Keywords: Colorectal cancer ; Directed evolution ; Haemagglutinin ; Newcastle Disease virus (NDV) ; Oncolytic virus

Abstract: Background: Oncolytic viruses are being studied and developed as novel cancer treatments. Using directed evolution technology, structural modification of the viral surface protein increases the specificity of the oncolytic virus for a particular cancer cell. Newcastle disease virus (NDV) does not show specificity for certain types of cancer cells during infection; therefore, it has low cancer cell specificity. Hemagglutinin is an NDV receptor-binding protein on the cell surface that determines host cell tropism. NDV selectivity for specific cancer cells can be increased by artificial amino acid changes in hemagglutinin neuraminidase HN proteins via directed evolution, leading to improved therapeutic effects.

Methods: Sialic acid-binding sites (H domains) of the HN protein mutant library were generated using error-prone PCR. Variants of the H domain protein were screened by enzyme-linked immunosorbent assay using HCT 116 cancer cell surface molecules.
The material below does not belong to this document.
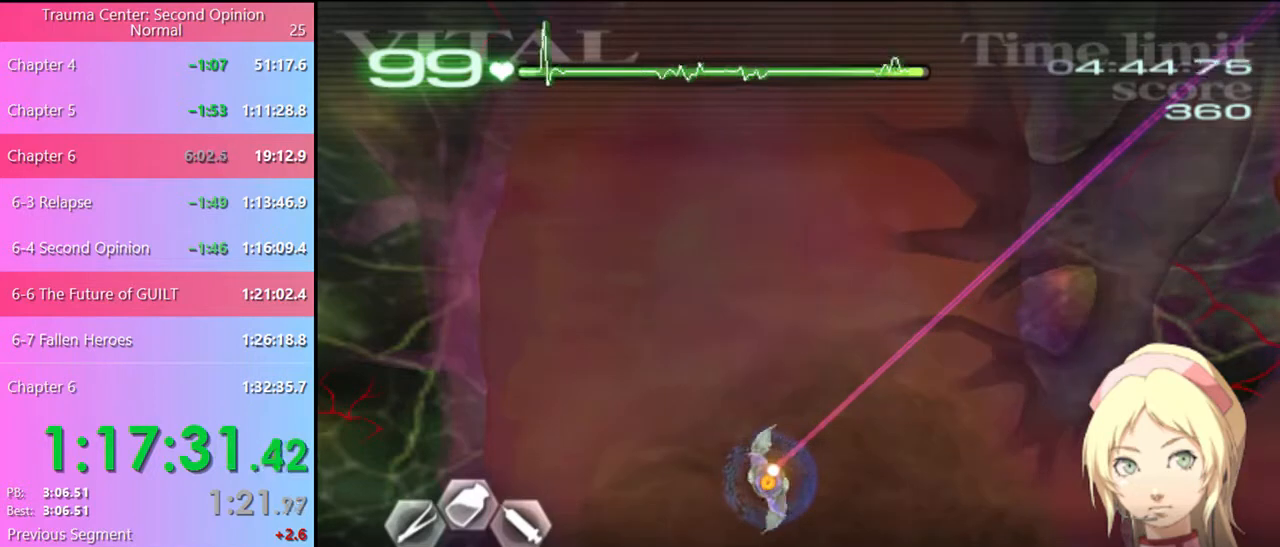
{"keys": [], "mouse": ["left"], "events": []}
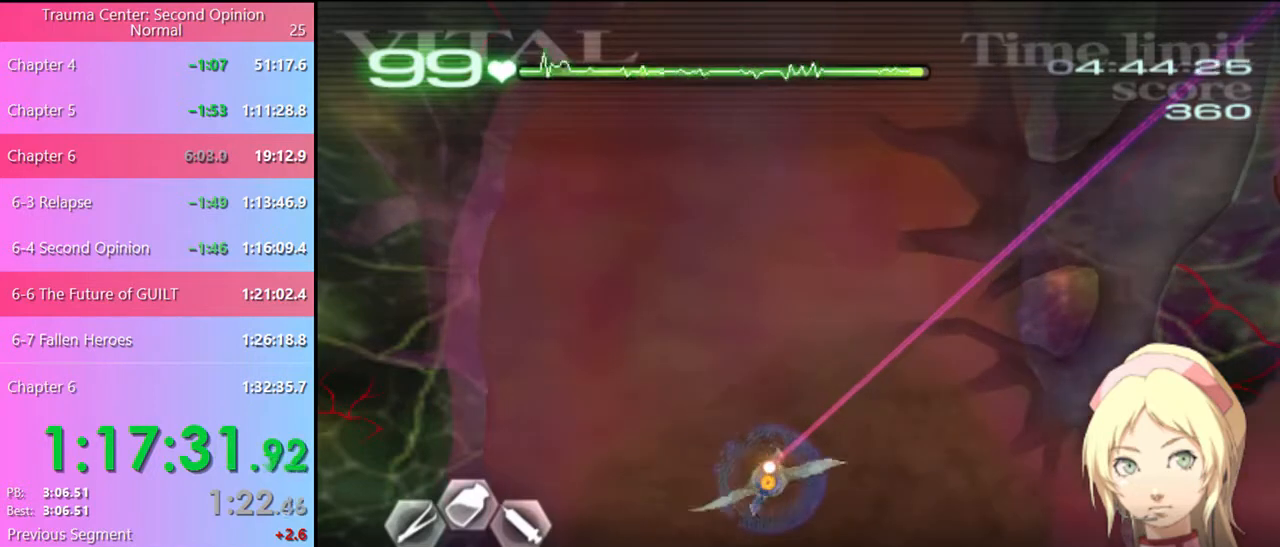
{"keys": [], "mouse": ["left"], "events": []}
The mutant S519G H domain protein showed the highest affinity for the surface protein of HCT 116 cells compared to that of different types of cancer cells. This showed that the S519G mutant H domain protein gene replaced the same part of the original HN protein gene, and S519G mutant recombinant NDV (rNDV) was constructed and recovered. S519G rNDV cancer cell killing effects were tested using the MTT assay with various cancer cell types, and the tumor suppression effect of the S519G mutant rNDV was tested in a xenograft mouse model implanted with cancer cells, including HCT 116 cells.

Results: S519G rNDV showed increased specificity and enhanced killing ability of HCT 116 cells among various cancer cells and a stronger suppressive effect on tumor growth than the original recombinant NDV. Directed evolution using an artificial amino acid change in the NDV HN (S519G mutant) protein increased its specificity and oncolytic effect in colorectal cancer without changing its virulence.

Conclusion: These results provide a new methodology for the use of directed evolution technology for more effective oncolytic virus development.